In high school sexual discussions were about abstinence and “saving yourself” for marriage. We were encouraged to wear purity rings or fill out certificates. Our youth leaders put a tremendous amount of pressure on us girls to “keep the men in line” and “just say ‘no.'” Men were referred to as “light switches” and women “as curling irons.” I like the second episode of the first season of Glee when Rachel says, “You want to know a dirty little secret they don’t want you to know. Girls want sex just as much as boys do.”
I appreciated our teachers and youth leaders’ intentions.
But I went into marriage as so many Christian women do–ignorant.
The first thing us women need to know about sex is simply is: It’s for you too.
It’s for your pleasure and your enjoyment. It helps you be closer to your man in a way no other person on this earth can. It’s a way to connect on an physical, emotional, spiritual level beyond what you will share with anyone else.

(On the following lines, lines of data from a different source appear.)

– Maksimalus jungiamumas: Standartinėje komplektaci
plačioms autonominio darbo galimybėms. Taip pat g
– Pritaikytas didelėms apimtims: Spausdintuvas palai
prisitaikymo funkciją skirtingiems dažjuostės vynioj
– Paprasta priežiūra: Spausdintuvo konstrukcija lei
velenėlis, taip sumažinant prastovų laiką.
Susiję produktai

If you are not enjoying it, please do not think there is something mechanically or mentally wrong with you. The vulnerability of sex might be difficult for you and it might be necessary to talk to your spouse or a counselor about this. You might not even know what you like and what triggers your ultimate pleasure. It may take time (and some creativity and spontaneity) to discover that. If you are too tired or exhausted, you might need to communicate to your spouse you need more help around the house, time away from the kids, or intimacy at a different time of day (there is no rule you have to be intimate right before bed–sometimes for young parents this is the worst time of day).
The truth is if you are holding back, your spouse is missing out. Not only that, but you are too. I believe that is not God’s intention for sexual pleasure. He created sex between a husband and wife NOT just for reproduction, but to create a closeness that cannot be mimicked in any other relationship. My prayers are we wives, can be the best we can be–outside the bedroom and in it.